Die Ratschläge der Regierungsverantwortlichen aus CDU/FDP an die Unternehmen, mehr Ältere in ihren Betrieben zu belassen, um den Erfahrungswert dieser Klientel mehr zu nutzen, wirken unglaubwürdig, wenn der Staat als Arbeitgeber seine Staatsdiener mit der fixen Altersgrenze von 65 Jahren gegen ihren Willen in die Pension entlässt.

Harald Dupont, Ettringen


Mentale Belastung am Arbeitsplatz

Wenn noch 19 Jahre Zeit sind, dann hilft das nichts, wenn man diese Zeit verschläft. Es sind nämlich schon 14 Jahre verschlafen worden - beim Arbeitsschutz. Das Thema der psychischen Arbeitsbelastung ist eng mit dem Erhalt der Arbeitsfähigkeit bis 67 verbunden. Dagegen ist der Anteil der körperlichen Schwerarbeiter an allen Arbeitnehmern in Deutschland inzwischen so klein, dass hier Lösungen leicht zu finden und finanzierbar sein sollten. Dabei haben wir auch schon im Bereich des ganzheitlichen Arbeitsschutzes längst gute Vorschriften. Mit ihnen lässt sich die 'mentale Arbeitsbelastung' so gestalten, dass Arbeitnehmer nicht schon mit 60 Jahren (oder noch früher) ausgebrannt sind. Für diese Belastung gibt es sogar eine Norm: EN ISO 10075 gilt der 'mental workload', woraus dann in der deutschen Übersetzung leider 'psychische Belastung' wurde. Schon mit dieser Begriffsgebung gelang es wohl, eine breitere Thematisierung solch tabubeladenen 'Psychokrams' zu erschweren.

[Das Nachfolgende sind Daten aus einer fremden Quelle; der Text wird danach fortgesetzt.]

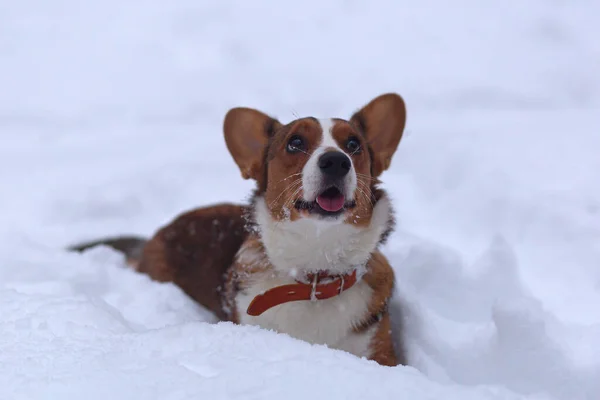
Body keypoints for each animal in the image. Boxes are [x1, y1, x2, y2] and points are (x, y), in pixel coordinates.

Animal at [71, 93, 408, 366]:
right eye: (295, 143)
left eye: (353, 145)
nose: (336, 161)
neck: (316, 271)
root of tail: (154, 236)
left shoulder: (380, 353)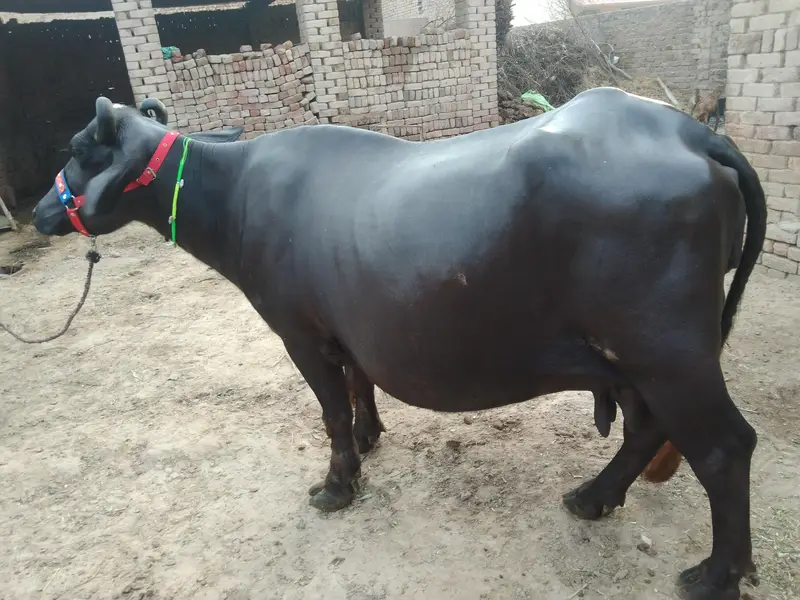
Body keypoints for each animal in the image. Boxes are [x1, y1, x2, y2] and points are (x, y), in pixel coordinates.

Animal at [33, 87, 766, 600]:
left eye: (79, 149)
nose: (42, 211)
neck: (235, 194)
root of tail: (695, 132)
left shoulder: (299, 334)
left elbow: (329, 410)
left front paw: (337, 483)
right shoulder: (345, 331)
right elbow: (359, 384)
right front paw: (370, 436)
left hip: (667, 351)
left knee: (725, 448)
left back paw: (714, 575)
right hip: (636, 358)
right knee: (647, 431)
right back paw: (592, 497)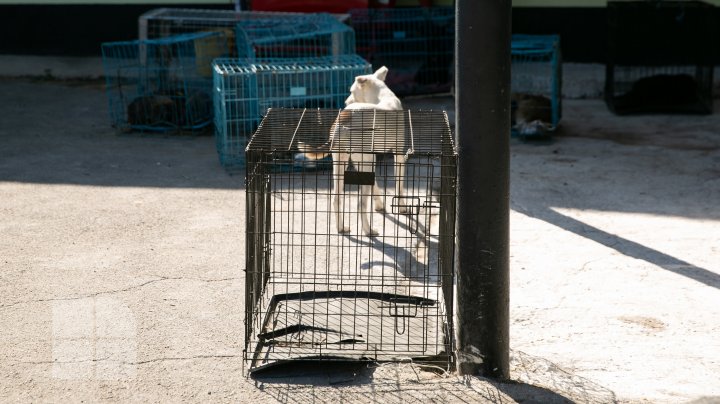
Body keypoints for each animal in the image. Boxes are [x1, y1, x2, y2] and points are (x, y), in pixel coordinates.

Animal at [298, 66, 408, 237]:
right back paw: (368, 230)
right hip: (365, 161)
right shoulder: (398, 155)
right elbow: (399, 184)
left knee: (336, 199)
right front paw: (402, 206)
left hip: (341, 162)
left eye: (351, 91)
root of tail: (343, 118)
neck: (382, 96)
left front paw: (379, 204)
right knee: (360, 204)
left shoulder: (360, 162)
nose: (345, 101)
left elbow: (374, 184)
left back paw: (341, 228)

Vielleicht auch darum haben es die Fachleute für psychisch wirksame Arbeitsbelastungen in den Berufsgenossenschaften und Gewerbeaufsichten so schwer, in der Politik und in ihren eigenen Organisationen den Rückhalt und die Ressourcen zu finden, die sie zur Durchsetzung des ganzheitlichen Arbeitsschutzes benötigten. Die Gesetze gibt es, an ihrer Durchsetzung hapert es. Die Politiker wollen Unternehmen mit diesem Thema nicht behelligen und verlangen entsprechende Zurückhaltung von den Aufsichtsbehörden. Der harte globale Wettbewerb wird auch hier bemüht, um den 'flexiblen' Umgang mit Schutzvorschriften entschuldigen.